In message <55BC16EB.8060007@isi.edu>, Joe Touch writes:
> Hi, Mark,
> 
> On 7/31/2015 4:45 PM, Mark Smith wrote:
> > On 31 July 2015 at 23:21, Joe Touch <touch@isi.edu> wrote:
> >> TFTP servers are typically reached at UDP port 69.
> >>
> >> It does not use ports or addresses in-band and thus should not need an ALG.
> > 
> > Hmm, to my mind, an "ALG" is necessary if something about the protocol
> > needs to be understood e.g., look for/change in-band ports or
> > addresses, and possibly set up corresponding state or temporary access
> > list/firewall permissions for related traffic.
> > 
> > In the case of TFTP, it is the "TID"s:
> > 
> > "The transfer identifiers (TID's) used by
> >    TFTP are passed to the Datagram layer to be used as ports; therefore
> >    they must be between 0 and 65,535.  The initialization of TID's is
> >    discussed in the section on initial connection protocol."
> > 
> > " A
> >    requesting host chooses its source TID as described above, and sends
> >    its initial request to the known TID 69 decimal (105 octal) on the
> >    serving host.  The response to the request, under normal operation,
> >    uses a TID chosen by the server as its source TID and the TID chosen
> >    for the previous message by the requestor as its destination TID.
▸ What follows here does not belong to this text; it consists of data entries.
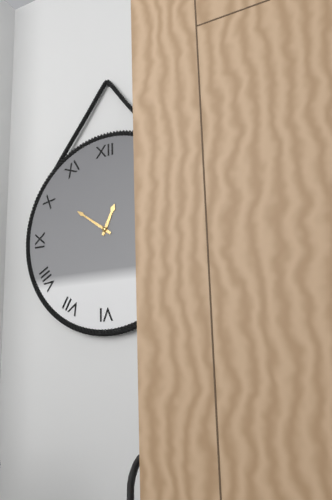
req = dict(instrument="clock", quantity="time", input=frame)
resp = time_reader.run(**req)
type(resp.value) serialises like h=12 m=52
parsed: h=12 m=51
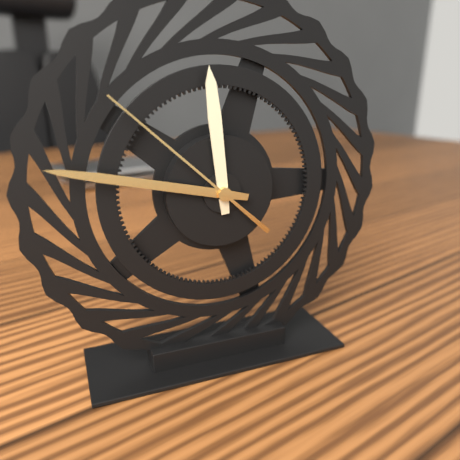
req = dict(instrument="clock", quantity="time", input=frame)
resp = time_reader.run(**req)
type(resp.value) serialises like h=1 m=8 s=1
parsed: h=11 m=47 s=52
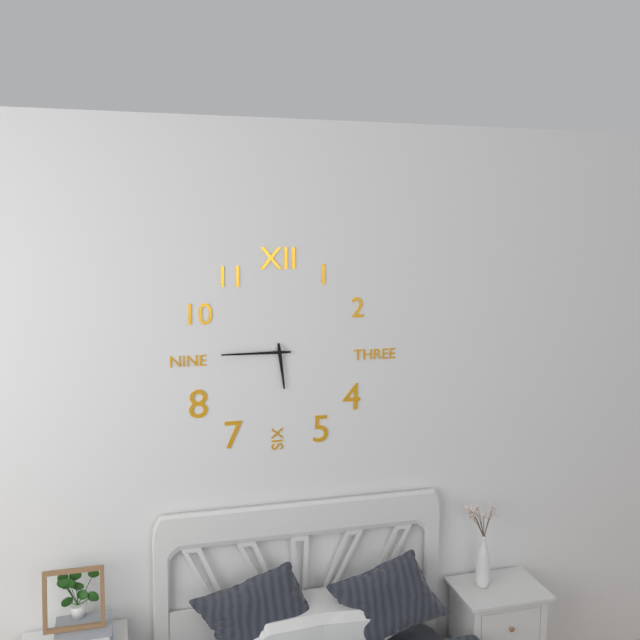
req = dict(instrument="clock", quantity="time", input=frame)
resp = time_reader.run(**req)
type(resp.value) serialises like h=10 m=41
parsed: h=5 m=45
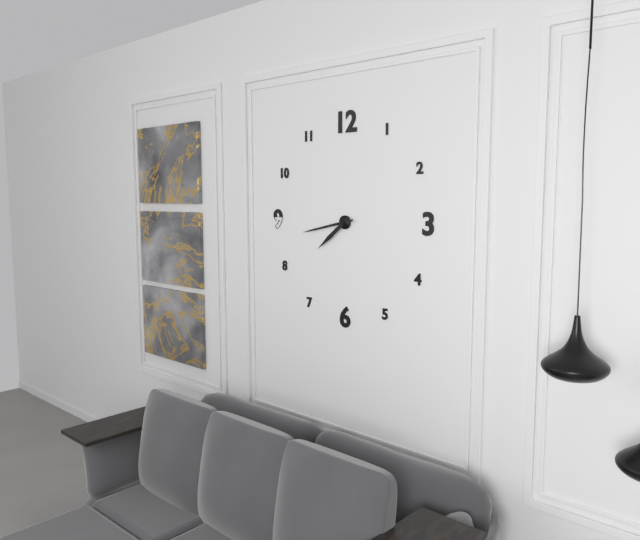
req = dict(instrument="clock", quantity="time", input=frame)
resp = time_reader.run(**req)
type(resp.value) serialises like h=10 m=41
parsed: h=7 m=43
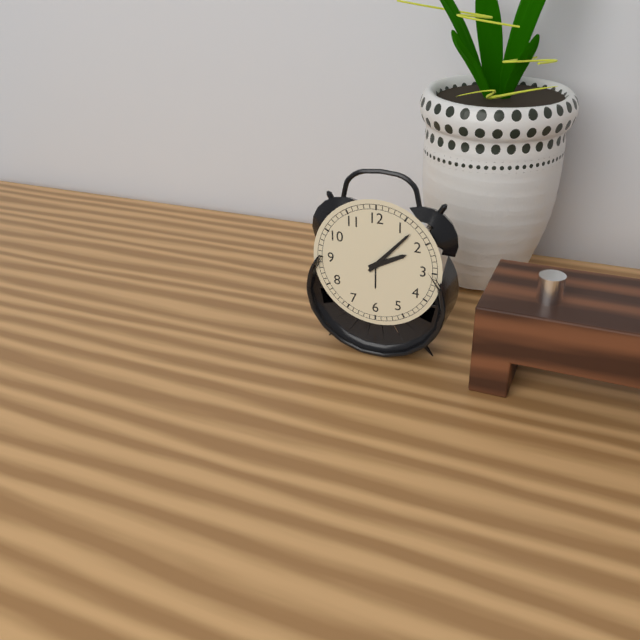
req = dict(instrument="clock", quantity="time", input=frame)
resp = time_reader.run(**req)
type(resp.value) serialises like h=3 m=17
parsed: h=2 m=7
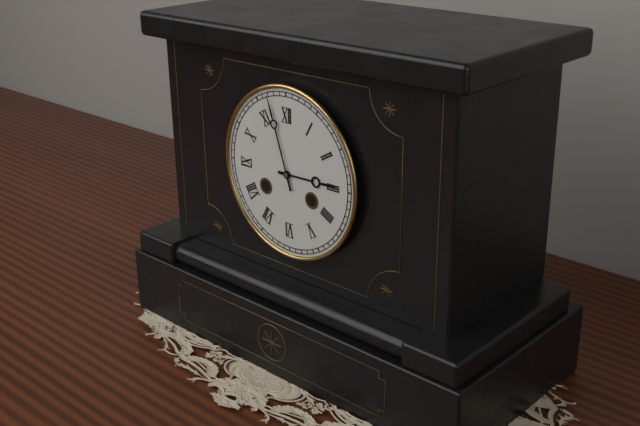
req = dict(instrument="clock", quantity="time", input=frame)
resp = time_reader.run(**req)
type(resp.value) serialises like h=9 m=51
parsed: h=2 m=57
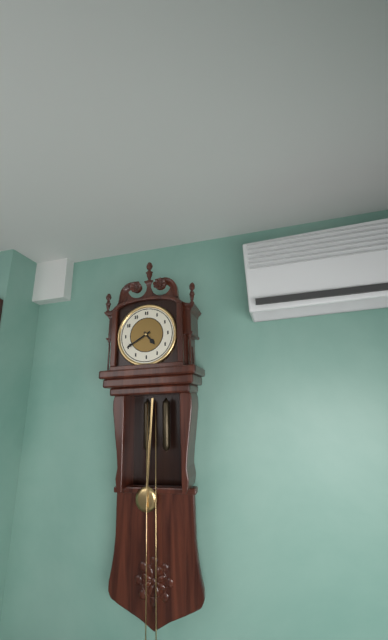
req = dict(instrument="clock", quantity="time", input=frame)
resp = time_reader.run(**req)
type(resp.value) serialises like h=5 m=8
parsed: h=4 m=40
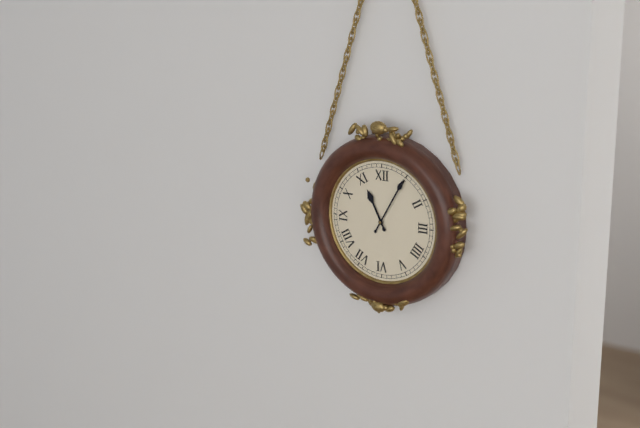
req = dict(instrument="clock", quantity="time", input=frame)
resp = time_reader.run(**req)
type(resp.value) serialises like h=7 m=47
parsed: h=11 m=5
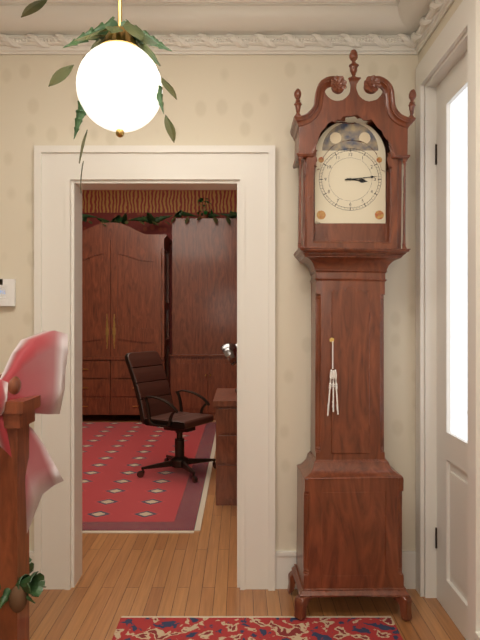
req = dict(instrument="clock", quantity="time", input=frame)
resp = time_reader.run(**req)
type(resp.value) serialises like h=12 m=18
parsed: h=3 m=14
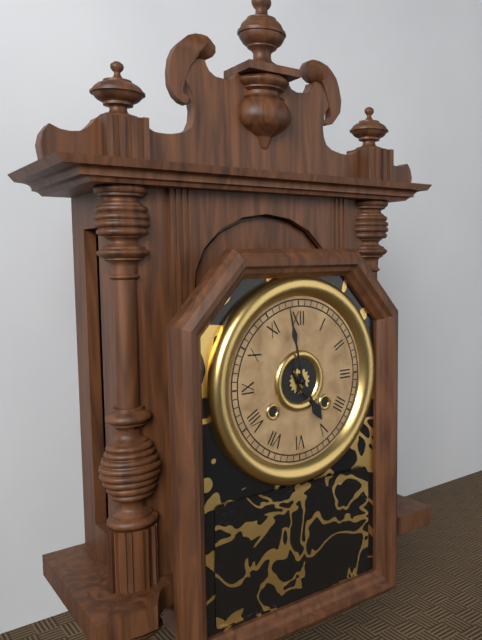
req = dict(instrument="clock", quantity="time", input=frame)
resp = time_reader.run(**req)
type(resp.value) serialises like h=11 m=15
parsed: h=4 m=58
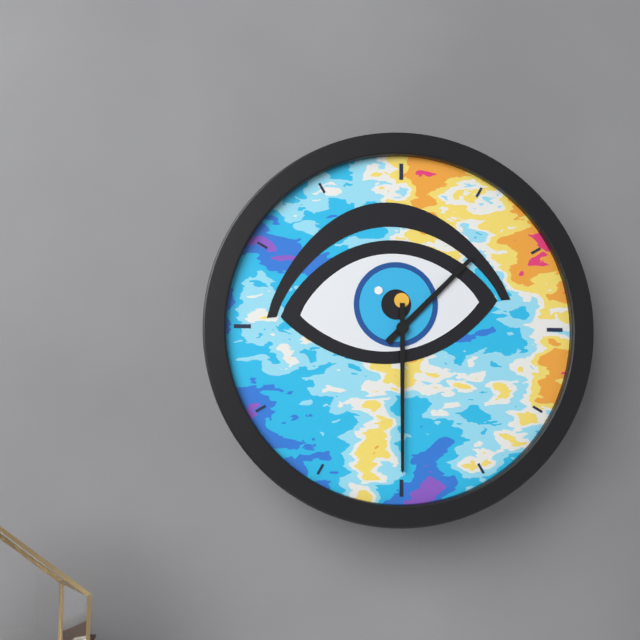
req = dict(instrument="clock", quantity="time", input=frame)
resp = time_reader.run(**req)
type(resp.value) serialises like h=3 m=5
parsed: h=1 m=30
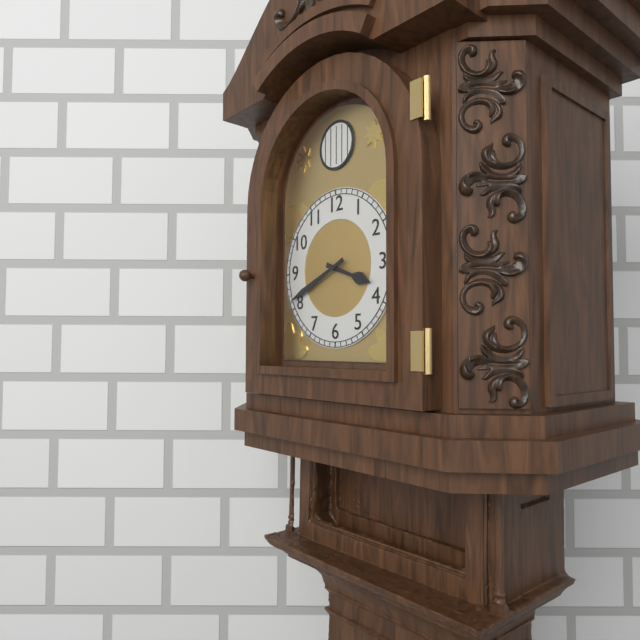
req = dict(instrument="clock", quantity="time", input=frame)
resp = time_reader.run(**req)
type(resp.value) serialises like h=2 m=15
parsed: h=3 m=41
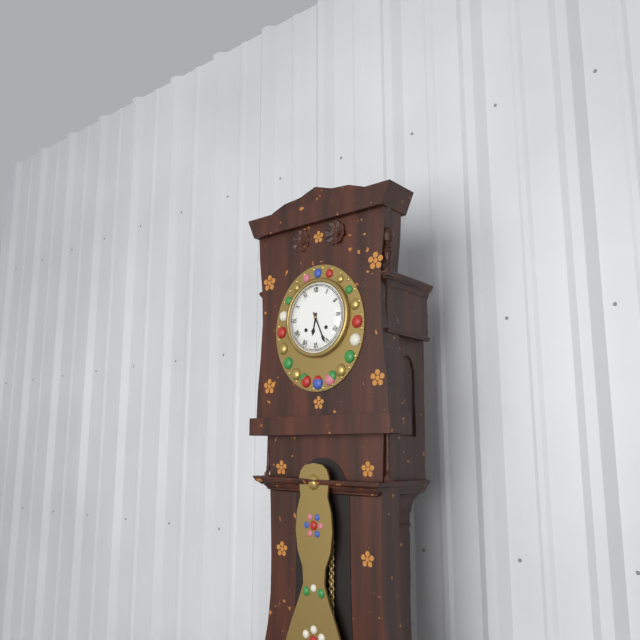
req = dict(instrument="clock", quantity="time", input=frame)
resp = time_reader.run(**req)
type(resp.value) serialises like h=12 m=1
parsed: h=6 m=26
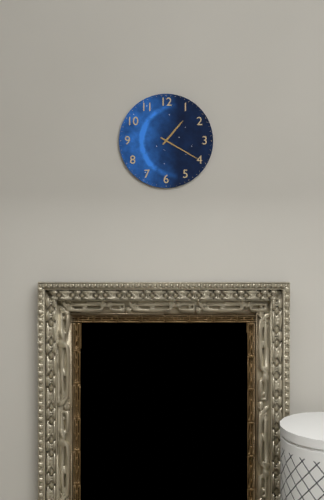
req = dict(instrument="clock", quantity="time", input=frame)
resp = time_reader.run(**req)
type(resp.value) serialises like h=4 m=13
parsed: h=1 m=20
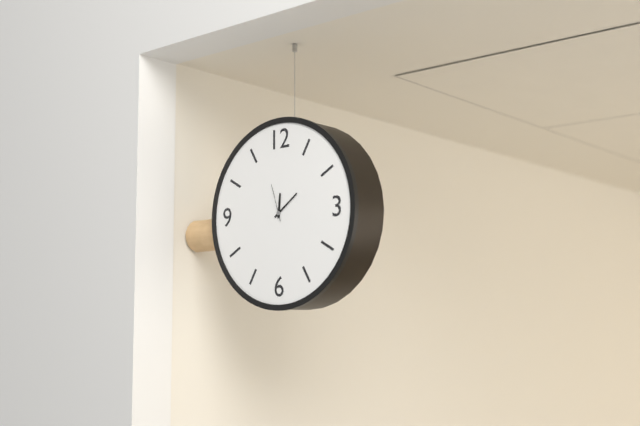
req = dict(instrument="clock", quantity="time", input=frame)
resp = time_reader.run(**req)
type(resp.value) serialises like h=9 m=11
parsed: h=12 m=9
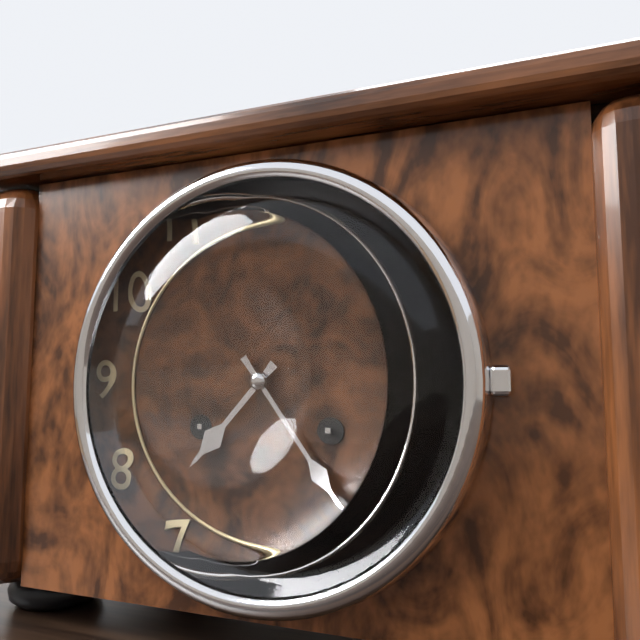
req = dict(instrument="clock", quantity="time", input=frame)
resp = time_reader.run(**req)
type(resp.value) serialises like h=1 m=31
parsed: h=7 m=24
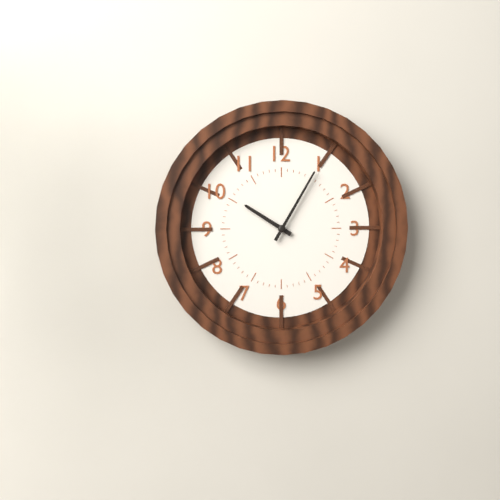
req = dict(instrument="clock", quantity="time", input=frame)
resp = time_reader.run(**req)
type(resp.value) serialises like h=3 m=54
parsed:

> >    The two chosen TID's are then used for the remainder of the transfer."
> 
> Ahh, right - I forgot that TFTP doesn't stick to the same UDP port pair.
> It works a bit like FTP in that it "hands off" the transfer to the
> server port indicated by the server-side TID after the initial request.
> 
> > I think a server could choose to continue to use 69 as its TID for the
> > full transfer, however in my case it didn't.
> 
> It never will. The first packet is supposed to have a destination TID of
> 69 but the rest of the session uses TIDs chosen by each end.
> 
> 	client sends sTID=X, dTID=69 on UDP sPORT=X dPORT=69
> 	
> 	server replies with sTID=Y, dTID=X on UDP sPORT=Y dPORT=X,
> 	which is where the rest of the transfer stays until a new TID
> 	is selected.
> 
> > I still remember it today
> > because I was only able to get around the unpredictable TID selection
> > on both ends by using just host IP addresses, which had some risks
> > because it was a very coarse way of selecting "interesting"
> > dial-on-demand traffic to hold the link up.
> 
> I'm not sure what you were doing; "using just host IP addresses" doesn't
> fix the issue because TFTP still wants to pick TIDs, and the UDP ports
> vary when the TIDs do.
> 
> > So if in Toerless's scenario it is stateless 1:1 translation between
> > IPv4 and IPv6, then I don't think an ALG would be necessary for TFTP.
> > However, if the translation is stateful because translation between
> > IPv4 and IPv6 isn't 1:1, then I think an ALG is necessary to set up a
> > mapping of some form.
> 
> So first let me backtrack - TFTP requires an ALG to work through a NAT
> even when the client is on the private side. The return traffic content
> needs to be inspected to be able to update the private:public
> translation entry.
> 
> I.e., this won't work with stateless 1:1 *or* stateful 1:1 without an
> ALG. I can't imagine how to make sense of it safely in a non-1:1 case.
> 
> Note that the whole point of TFTP is to be used on a LAN only. It has
> zero security, and it's easily possible that the translation entry could
> inadvertently affect some other UDP translation entry.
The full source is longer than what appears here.